Cenowa huśtawka może się zresztą dopiero zaczynać. W opinii ekspertów prognozujących ceny na 2022 r. rynek może się cechować wysoką zmiennością wartości uprawnień do emisji CO2.
Ryzyko konfliktu
Istnieje duże prawdopodobieństwo, że w 2022 r. notowania EU ETS przebiją próg 100 euro. Jednak zdaniem Roberta Jeszke, kierownika zespołu strategii, analiz i aukcji oraz Centrum Analiz Klimatyczno-Energetycznych (CAKE) w KOBiZE, tempo tych zwyżek nie powinno być tak duże, jak obserwowaliśmy w 2021 r. z uwagi na potencjalne ryzyka dla cen uprawnień, jakie mogą wystąpić w 2022 r.

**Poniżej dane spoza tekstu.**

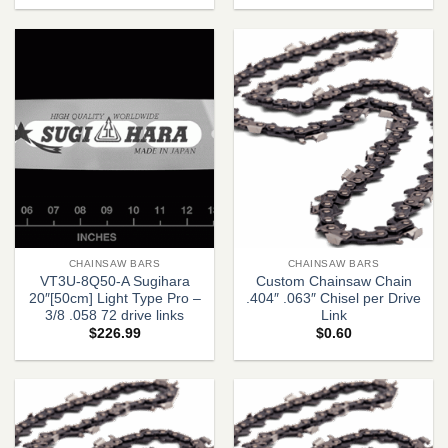
CHAINSAW BARS
CHAINSAW BARS
VT3U-8Q50-A Sugihara
Custom Chainsaw Chain
20″[50cm] Light Type Pro –
.404″ .063″ Chisel per Drive
3/8 .058 72 drive links
Link
$
226.99
$
0.60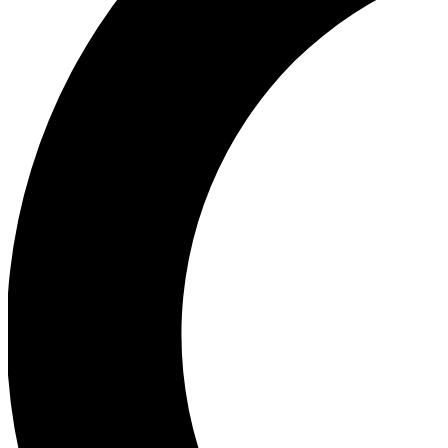
Ea
Our biggest stories will 
Ac
Unlock badges a
Join th
Connect with fello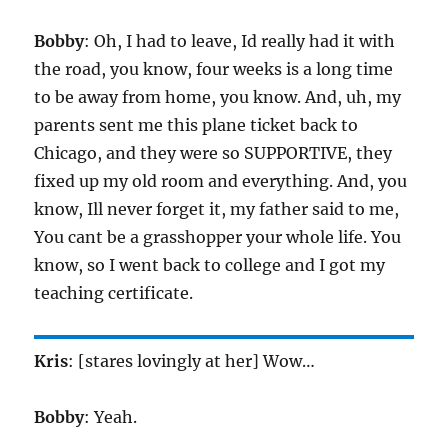
Bobby
: Oh, I had to leave, Id really had it with
the road, you know, four weeks is a long time
to be away from home, you know. And, uh, my
parents sent me this plane ticket back to
Chicago, and they were so SUPPORTIVE, they
fixed up my old room and everything. And, you
know, Ill never forget it, my father said to me,
You cant be a grasshopper your whole life. You
know, so I went back to college and I got my
teaching certificate.
Kris
: [stares lovingly at her] Wow…
Bobby
: Yeah.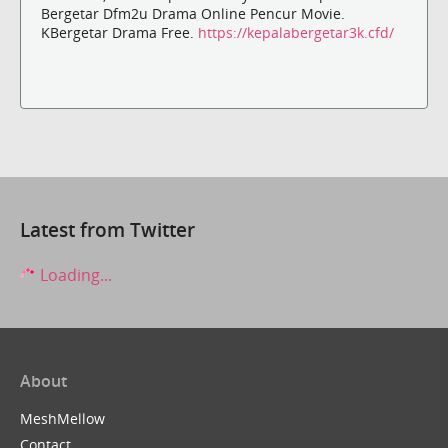
Bergetar Dfm2u Drama Online Pencur Movie.
KBergetar Drama Free.
https://kepalabergetar3k.cfd/
Latest from Twitter
Loading...
About
MeshMellow
Contact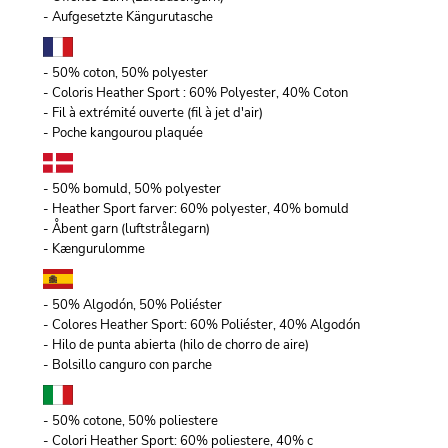
- Aufgesetzte Kängurutasche
- 50% coton, 50% polyester
- Coloris Heather Sport : 60% Polyester, 40% Coton
- Fil à extrémité ouverte (fil à jet d'air)
- Poche kangourou plaquée
- 50% bomuld, 50% polyester
- Heather Sport farver: 60% polyester, 40% bomuld
- Åbent garn (luftstrålegarn)
- Kængurulomme
- 50% Algodón, 50% Poliéster
- Colores Heather Sport: 60% Poliéster, 40% Algodón
- Hilo de punta abierta (hilo de chorro de aire)
- Bolsillo canguro con parche
- 50% cotone, 50% poliestere
- Colori Heather Sport: 60% poliestere, 40% c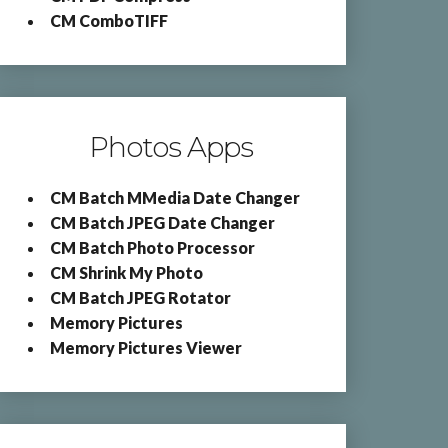
CM ComboTIFF
Photos Apps
CM Batch MMedia Date Changer
CM Batch JPEG Date Changer
CM Batch Photo Processor
CM Shrink My Photo
CM Batch JPEG Rotator
Memory Pictures
Memory Pictures Viewer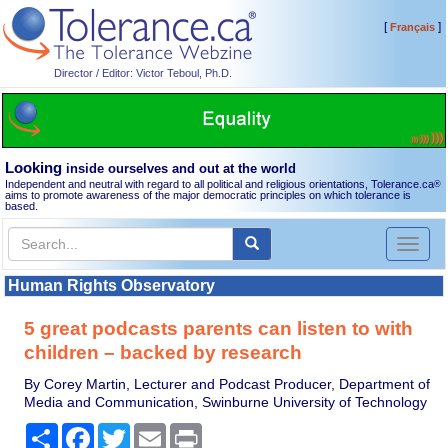
[
]
Français
Director / Editor: Victor Teboul, Ph.D.
Looking
inside ourselves and out at the world
Independent and neutral with regard to all political and religious orientations, Tolerance.ca
®
aims to promote awareness of the major democratic principles on which tolerance is
based.
Toggl
naviga
Human Rights Observatory
5 great podcasts parents can listen to with
children – backed by research
By Corey Martin, Lecturer and Podcast Producer, Department of
Media and Communication, Swinburne University of Technology
Share
Facebook
Twitter
Email
Print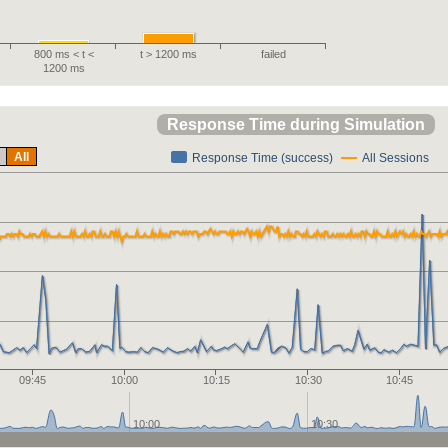
800 ms < t <
t > 1200 ms
failed
1200 ms
Response Time during Simulation
All
Response Time (success)
All Sessions
09:45
10:00
10:15
10:30
10:45
10:00
10:30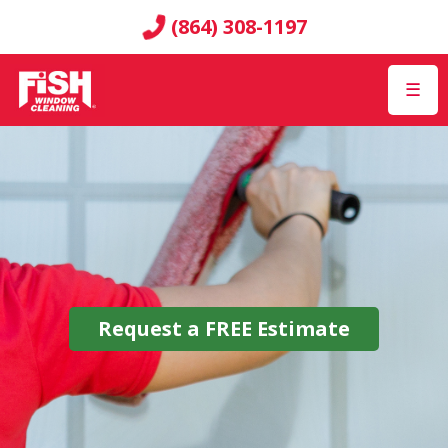
(864) 308-1197
☰
Request a
FREE
Estimate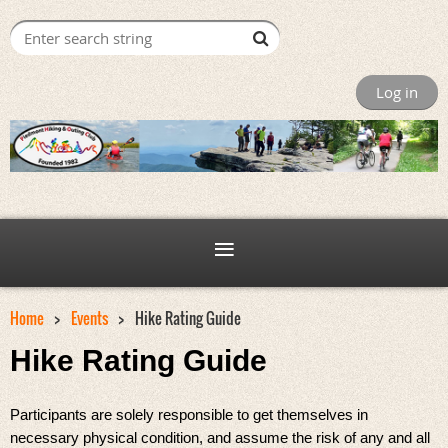
Log in
Home
Events
Hike Rating Guide
Hike Rating Guide
Participants are solely responsible to get themselves in
necessary physical condition, and assume the risk of any and all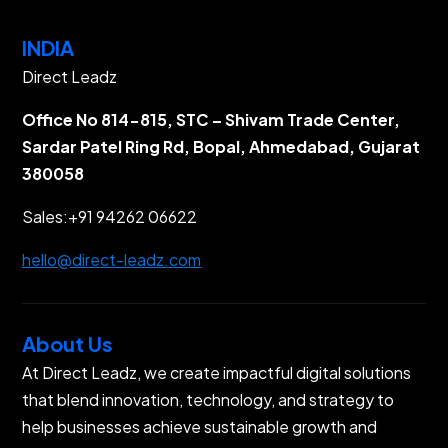
INDIA
Direct Leadz
Office No 814-815, STC – Shivam Trade Center,
Sardar Patel Ring Rd, Bopal, Ahmedabad, Gujarat
380058
Sales:
+91 94262 06622
hello@direct-leadz.com
About Us
At Direct Leadz, we create impactful digital solutions
that blend innovation, technology, and strategy to
help businesses achieve sustainable growth and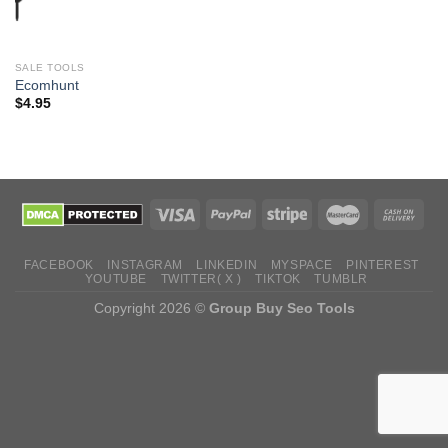
SALE TOOLS
Ecomhunt
$
4.95
FACEBOOK
INSTAGRAM
LINKEDIN
MYSPACE
PINTEREST
YOUTUBE
TWITTER( X )
TIKTOK
TUMBLR
Copyright 2026 ©
Group Buy Seo Tools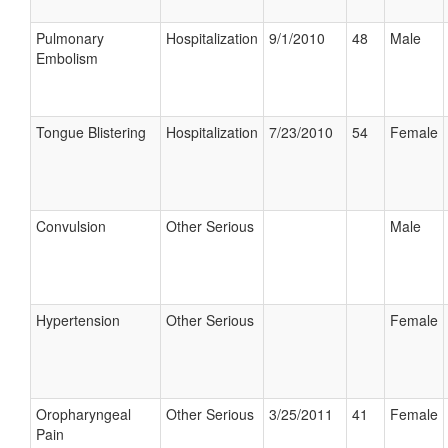
Pulmonary
Hospitalization
9/1/2010
48
Male
Embolism
Tongue Blistering
Hospitalization
7/23/2010
54
Female
Convulsion
Other Serious
Male
Hypertension
Other Serious
Female
Oropharyngeal
Other Serious
3/25/2011
41
Female
Pain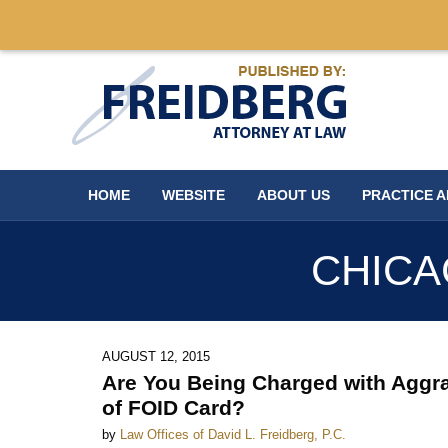
Navigation
HOME
WEBSITE
ABOUT US
PRACTICE 
CHICA
AUGUST 12, 2015
Are You Being Charged with Aggra
of FOID Card?
by
Law Offices of David L. Freidberg, P.C.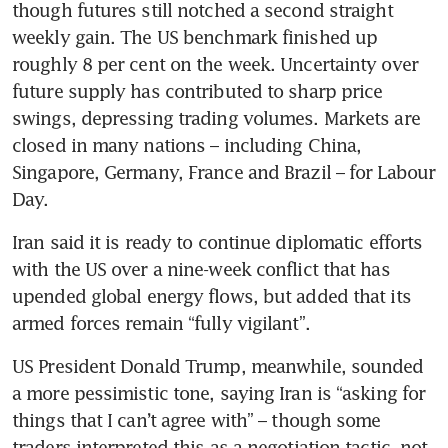
though futures still notched a second straight 
weekly gain. The US benchmark finished up 
roughly 8 per cent on the week. Uncertainty over 
future supply has contributed to sharp price 
swings, depressing trading volumes. Markets are 
closed in many nations – including China, 
Singapore, Germany, France and Brazil – for Labour 
Day.
Iran said it is ready to continue diplomatic efforts 
with the US over a nine-week conflict that has 
upended global energy flows, but added that its 
armed forces remain “fully vigilant”. 
US President Donald Trump, meanwhile, sounded 
a more pessimistic tone, saying Iran is “asking for 
things that I can’t agree with” – though some 
traders interpreted this as a negotiation tactic, not 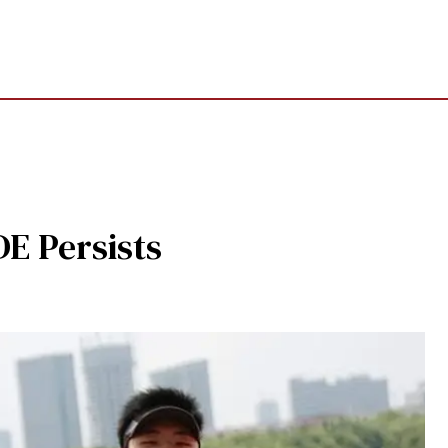
E Persists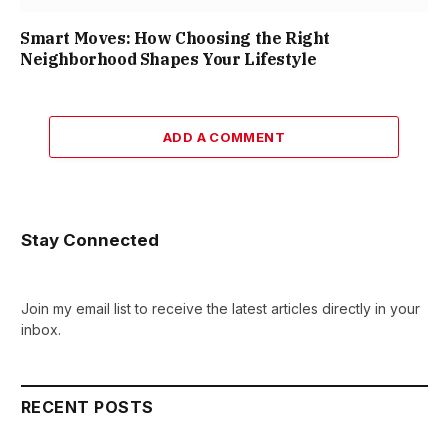
Smart Moves: How Choosing the Right
Neighborhood Shapes Your Lifestyle
ADD A COMMENT
Stay Connected
Join my email list to receive the latest articles directly in your
inbox.
RECENT POSTS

Według Marcina Kowalczyka, kierownika zespołu klimatycznego WWF Polska, wysokie ceny uprawnień na początku roku mogą wynikać z faktu, że wiele koncernów uzupełnia uprawnienia ze względu na niedoszacowanie prognoz z ub. roku. Wynika to z kwietniowtego terminu rozliczeń poziomu emisji CO2 za 2021 r. – Lawinowe zapotrzebowanie na energię z węgla pociągało za sobą potrzebę zakupu odpowiednich pakietów uprawnień. Sytuacja była na tyle dynamiczna, że być może wcześniej dokonywane zakupy nie wystarczyły do pokrycia zapotrzebowania całościowego w ubiegłym roku. Spółki powinny już wiedzieć, jakie miały emisje za cały 2021 r. i ile muszą zakupić brakujących uprawnień – wyjaśnił.